Columbia County Commission Chairman Ron Cross deflected a challenge to his next four years in office Tuesday, while Doug Duncan easily defeated his competition to take the Commission’s District 1 seat.
Cross, who was seeking to extend his run as chairman to 16 years, defeated his Republican challenger, Jim Bartley, with 6,965 votes to Bartley’s 4,670, or 60 percent of total votes cast.
Cross said the turnout, about 19 percent, was a concern going into the election, but he was satisfied with the margin of victory.
“I was always confident, but I was worried about the voter turnout,” he said. “Anytime less that 20 percent of people vote, it can be a problem for anybody.”
Cross said some “anti-incumbent” sentiment among voters is expected after more than a decade in office.
“Being in office for 12 years, you will make some decisions that make some people unhappy,” he said.
Bartley. a builder by profession and a critic of Cross’s administration, did not come by the Board of Elections office to watch results come in Tuesday night; nor did Hafeez Chaudhry, who only garnered about 24 percent of the vote in the District 1 Commission contest.
Nevertheless, Chaudhry said he was looking forward to contributing to the county in other ways.
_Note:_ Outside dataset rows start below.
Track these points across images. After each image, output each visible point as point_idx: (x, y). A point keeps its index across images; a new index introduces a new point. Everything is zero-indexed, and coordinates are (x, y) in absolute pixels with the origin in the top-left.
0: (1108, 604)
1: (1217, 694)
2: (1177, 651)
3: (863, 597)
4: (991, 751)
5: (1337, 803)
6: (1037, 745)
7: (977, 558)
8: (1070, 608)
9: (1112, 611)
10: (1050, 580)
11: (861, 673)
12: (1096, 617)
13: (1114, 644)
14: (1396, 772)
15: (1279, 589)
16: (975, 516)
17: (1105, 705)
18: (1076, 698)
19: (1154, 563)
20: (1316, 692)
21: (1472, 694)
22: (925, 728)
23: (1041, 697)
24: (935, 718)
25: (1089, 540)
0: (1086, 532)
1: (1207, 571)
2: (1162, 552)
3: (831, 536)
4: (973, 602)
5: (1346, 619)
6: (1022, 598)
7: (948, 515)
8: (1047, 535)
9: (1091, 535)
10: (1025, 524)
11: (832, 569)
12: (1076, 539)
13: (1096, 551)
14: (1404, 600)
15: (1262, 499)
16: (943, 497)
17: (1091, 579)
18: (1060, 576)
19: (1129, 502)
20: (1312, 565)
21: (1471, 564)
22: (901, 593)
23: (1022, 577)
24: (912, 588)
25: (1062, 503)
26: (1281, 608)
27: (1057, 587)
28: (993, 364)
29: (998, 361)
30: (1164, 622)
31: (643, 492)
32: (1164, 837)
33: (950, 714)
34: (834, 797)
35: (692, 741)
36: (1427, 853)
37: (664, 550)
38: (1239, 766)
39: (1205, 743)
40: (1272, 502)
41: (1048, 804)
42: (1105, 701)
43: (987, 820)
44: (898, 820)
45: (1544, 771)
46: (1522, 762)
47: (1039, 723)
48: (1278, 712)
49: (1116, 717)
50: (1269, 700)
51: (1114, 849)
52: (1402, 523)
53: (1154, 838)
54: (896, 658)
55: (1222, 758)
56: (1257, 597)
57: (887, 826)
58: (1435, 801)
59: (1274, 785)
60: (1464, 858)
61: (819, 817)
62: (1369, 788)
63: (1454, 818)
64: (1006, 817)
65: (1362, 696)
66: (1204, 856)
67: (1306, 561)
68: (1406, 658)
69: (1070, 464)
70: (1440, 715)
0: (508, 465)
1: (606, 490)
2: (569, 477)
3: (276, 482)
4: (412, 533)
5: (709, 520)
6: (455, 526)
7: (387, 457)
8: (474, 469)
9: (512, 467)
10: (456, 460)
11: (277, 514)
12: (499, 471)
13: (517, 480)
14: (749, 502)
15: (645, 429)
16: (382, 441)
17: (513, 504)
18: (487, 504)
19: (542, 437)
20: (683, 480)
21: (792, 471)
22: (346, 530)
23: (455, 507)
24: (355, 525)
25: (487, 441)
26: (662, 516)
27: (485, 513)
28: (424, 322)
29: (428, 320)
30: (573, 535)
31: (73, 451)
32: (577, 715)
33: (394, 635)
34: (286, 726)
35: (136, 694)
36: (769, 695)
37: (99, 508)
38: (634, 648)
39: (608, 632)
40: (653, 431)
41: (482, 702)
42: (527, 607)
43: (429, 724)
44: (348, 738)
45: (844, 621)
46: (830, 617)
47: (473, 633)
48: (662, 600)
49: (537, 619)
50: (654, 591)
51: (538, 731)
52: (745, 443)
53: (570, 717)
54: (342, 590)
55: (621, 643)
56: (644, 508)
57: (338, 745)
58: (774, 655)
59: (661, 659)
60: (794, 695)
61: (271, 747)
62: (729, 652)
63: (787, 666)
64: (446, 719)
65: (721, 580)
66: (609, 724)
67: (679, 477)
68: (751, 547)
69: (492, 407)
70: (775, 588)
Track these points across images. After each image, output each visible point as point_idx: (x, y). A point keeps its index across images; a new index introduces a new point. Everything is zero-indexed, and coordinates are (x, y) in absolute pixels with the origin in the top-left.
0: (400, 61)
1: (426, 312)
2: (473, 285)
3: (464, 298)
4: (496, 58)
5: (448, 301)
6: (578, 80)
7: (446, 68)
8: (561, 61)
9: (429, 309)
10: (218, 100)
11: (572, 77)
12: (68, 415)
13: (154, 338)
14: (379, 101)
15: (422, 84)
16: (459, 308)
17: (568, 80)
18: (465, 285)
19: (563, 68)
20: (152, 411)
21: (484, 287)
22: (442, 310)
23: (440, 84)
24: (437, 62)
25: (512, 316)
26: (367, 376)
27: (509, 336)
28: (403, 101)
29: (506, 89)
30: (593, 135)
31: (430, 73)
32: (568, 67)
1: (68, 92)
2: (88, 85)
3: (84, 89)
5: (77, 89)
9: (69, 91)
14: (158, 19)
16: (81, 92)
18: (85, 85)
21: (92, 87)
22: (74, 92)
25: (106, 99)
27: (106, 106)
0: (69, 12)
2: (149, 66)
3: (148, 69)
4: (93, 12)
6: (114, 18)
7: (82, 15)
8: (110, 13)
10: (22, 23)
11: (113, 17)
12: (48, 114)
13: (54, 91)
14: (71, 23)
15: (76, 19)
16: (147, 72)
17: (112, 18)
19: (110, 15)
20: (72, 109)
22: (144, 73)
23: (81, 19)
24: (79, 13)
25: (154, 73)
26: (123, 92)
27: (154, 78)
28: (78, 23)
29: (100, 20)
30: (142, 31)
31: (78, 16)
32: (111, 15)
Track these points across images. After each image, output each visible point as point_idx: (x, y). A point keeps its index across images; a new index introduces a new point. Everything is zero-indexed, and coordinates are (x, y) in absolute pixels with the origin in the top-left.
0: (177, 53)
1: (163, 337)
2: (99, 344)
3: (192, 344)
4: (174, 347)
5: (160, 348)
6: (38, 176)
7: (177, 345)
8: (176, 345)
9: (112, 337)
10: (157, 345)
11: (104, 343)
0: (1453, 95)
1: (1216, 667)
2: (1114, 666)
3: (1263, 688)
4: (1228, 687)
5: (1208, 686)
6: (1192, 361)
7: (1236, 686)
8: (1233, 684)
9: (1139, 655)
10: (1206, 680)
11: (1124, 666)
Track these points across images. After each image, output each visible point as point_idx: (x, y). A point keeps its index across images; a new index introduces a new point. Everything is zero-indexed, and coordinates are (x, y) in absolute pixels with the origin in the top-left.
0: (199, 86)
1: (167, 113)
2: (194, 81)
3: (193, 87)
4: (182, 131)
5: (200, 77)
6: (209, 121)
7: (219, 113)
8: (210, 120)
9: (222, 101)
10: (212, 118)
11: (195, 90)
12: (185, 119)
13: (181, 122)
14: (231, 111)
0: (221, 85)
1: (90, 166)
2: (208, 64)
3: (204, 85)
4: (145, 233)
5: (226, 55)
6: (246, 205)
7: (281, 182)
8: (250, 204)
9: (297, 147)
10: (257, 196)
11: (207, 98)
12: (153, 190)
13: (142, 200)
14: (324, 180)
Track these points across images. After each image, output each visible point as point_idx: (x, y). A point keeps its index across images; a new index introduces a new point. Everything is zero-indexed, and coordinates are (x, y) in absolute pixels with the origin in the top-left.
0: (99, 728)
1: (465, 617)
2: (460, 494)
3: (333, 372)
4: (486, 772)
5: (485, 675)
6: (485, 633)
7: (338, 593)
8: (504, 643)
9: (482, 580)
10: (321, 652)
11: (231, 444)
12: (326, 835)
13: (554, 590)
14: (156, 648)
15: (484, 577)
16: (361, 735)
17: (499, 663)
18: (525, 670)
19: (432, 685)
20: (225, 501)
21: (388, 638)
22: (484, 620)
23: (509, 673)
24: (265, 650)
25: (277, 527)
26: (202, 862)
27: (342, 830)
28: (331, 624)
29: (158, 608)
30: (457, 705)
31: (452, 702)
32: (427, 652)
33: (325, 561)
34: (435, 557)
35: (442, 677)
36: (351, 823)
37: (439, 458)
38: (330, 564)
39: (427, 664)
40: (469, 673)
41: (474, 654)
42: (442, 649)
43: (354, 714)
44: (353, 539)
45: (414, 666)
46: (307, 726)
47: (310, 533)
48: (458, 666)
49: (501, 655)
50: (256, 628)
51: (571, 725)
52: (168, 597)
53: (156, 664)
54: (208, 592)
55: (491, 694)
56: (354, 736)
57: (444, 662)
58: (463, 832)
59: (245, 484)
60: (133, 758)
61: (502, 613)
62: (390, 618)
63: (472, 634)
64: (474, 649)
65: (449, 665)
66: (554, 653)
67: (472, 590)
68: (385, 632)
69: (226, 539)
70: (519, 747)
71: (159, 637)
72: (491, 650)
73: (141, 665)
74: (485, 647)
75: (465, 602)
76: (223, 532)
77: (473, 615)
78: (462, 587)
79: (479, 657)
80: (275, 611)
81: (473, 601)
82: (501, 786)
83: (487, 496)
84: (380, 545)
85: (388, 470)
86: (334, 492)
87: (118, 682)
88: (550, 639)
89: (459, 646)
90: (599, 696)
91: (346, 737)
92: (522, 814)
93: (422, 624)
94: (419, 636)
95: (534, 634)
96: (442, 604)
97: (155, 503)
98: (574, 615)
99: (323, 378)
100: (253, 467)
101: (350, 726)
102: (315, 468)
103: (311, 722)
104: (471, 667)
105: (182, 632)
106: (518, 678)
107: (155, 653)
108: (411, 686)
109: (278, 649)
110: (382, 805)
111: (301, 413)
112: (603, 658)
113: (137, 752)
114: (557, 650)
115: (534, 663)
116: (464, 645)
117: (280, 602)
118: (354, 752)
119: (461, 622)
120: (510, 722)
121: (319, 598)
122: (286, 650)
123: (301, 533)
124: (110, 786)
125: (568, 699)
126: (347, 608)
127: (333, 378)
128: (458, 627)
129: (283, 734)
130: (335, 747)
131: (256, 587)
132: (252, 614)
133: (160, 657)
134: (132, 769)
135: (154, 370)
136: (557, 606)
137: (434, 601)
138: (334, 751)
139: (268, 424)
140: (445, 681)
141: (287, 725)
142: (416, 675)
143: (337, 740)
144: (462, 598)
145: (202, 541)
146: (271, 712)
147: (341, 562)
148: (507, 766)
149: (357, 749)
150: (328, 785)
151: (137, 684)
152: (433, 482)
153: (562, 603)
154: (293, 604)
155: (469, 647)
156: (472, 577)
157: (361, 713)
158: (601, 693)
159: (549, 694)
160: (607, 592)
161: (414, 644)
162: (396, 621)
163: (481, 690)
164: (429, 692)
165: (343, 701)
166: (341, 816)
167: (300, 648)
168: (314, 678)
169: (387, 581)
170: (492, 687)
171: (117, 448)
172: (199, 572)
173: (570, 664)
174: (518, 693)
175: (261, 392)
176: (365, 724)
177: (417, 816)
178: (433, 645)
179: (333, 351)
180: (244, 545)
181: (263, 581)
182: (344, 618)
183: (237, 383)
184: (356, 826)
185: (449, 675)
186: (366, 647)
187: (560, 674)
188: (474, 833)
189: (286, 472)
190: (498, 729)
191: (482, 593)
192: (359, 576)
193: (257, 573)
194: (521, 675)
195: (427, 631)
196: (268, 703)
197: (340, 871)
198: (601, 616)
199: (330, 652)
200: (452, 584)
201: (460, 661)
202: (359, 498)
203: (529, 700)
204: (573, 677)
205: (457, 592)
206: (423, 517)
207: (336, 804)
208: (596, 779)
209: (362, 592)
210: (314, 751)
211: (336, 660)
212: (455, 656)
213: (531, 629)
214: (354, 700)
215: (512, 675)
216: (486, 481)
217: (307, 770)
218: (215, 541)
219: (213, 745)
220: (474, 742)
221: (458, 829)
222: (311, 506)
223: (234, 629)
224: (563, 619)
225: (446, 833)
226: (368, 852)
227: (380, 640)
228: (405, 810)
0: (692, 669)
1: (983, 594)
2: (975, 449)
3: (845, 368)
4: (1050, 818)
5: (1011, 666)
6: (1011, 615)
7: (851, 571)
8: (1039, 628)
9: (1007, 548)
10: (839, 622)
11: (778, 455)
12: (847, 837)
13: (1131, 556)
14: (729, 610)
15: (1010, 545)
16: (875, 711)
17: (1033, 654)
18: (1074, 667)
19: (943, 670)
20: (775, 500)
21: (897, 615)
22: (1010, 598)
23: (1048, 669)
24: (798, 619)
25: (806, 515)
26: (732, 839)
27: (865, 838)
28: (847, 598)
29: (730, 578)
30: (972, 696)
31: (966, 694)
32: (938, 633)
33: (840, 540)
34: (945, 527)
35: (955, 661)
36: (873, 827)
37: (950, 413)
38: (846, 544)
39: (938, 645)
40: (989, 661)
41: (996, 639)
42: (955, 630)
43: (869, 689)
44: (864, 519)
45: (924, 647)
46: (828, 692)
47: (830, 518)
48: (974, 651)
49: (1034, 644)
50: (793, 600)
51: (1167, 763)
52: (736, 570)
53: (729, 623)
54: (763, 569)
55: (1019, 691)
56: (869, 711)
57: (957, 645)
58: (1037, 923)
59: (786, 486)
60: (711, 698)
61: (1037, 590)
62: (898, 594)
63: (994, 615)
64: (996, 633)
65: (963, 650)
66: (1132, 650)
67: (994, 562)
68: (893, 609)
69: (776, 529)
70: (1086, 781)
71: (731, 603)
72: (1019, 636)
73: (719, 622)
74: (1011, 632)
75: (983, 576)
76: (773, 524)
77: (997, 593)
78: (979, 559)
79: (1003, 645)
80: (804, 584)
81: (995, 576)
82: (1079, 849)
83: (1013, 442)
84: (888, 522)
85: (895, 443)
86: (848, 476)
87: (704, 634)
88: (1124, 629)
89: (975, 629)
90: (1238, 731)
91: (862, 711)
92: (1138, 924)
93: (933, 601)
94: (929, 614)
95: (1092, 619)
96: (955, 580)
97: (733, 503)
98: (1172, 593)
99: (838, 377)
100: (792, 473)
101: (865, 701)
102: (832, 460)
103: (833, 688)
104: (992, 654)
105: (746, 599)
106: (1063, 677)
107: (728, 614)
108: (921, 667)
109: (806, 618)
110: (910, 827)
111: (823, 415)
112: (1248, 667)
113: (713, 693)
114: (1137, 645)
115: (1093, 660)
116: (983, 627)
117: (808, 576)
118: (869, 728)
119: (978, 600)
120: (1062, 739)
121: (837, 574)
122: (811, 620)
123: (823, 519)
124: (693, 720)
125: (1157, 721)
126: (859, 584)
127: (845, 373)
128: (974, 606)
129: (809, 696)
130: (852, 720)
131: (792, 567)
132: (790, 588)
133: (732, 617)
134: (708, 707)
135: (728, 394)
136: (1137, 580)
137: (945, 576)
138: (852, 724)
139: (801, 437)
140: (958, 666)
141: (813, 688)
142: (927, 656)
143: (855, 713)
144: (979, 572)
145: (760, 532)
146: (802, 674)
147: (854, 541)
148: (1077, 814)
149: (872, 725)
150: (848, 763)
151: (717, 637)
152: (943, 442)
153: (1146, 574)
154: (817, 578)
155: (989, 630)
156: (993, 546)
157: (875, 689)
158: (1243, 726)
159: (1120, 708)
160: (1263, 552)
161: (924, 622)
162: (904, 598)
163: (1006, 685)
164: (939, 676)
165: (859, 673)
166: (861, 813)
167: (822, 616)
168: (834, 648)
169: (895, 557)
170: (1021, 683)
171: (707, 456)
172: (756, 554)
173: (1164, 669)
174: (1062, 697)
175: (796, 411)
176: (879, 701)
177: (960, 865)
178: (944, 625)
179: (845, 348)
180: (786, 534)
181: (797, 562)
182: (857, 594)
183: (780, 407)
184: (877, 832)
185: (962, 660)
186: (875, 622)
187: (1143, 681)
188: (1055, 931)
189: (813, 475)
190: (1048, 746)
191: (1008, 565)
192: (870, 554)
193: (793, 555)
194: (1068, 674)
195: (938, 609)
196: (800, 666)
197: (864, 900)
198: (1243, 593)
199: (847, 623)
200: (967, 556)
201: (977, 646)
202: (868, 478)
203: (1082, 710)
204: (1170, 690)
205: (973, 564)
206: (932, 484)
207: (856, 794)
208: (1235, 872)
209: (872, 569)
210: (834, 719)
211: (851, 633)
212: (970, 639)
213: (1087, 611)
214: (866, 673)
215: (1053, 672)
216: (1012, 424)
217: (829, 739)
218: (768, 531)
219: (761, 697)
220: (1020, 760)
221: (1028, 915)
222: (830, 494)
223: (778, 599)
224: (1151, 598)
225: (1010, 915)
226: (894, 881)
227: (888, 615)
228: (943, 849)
“I’m not going anywhere,” he said. “I made it open and clear that I am in this county, I care about this county, and win or lose I will be working for the good of this county.”
Duncan, a vice president with MAU Inc., received nearly 77 percent of the vote. He outpolled Chaudhry, a retired Savannah River Site engineer and businessman 3,074 votes to 948, in District 1 precincts, which cover the eastern corner of the county.
Duncan said he was “honored and humbled” by the support received from voters.
“I want to thank my opponent for running a good race that focused on the issues,” Duncan said. “I look forward to serving the citizens of Columbia County.”
Duncan, who will be unopposed in the November general election, said he will spend the next seven months preparing for his new role as commissioner.
“I’m going to engage with (County Administrator) Scott Johnson and the commissioners to understand the issues and hit the ground running in January,” he said.
Columbia County Elections Director Nancy Gay said she was “very disappointed” with voter turnout considering the number of races. She wasn’t sure why the numbers were low.
“I can tell you who voted, the people that always vote, our core voters,” she said.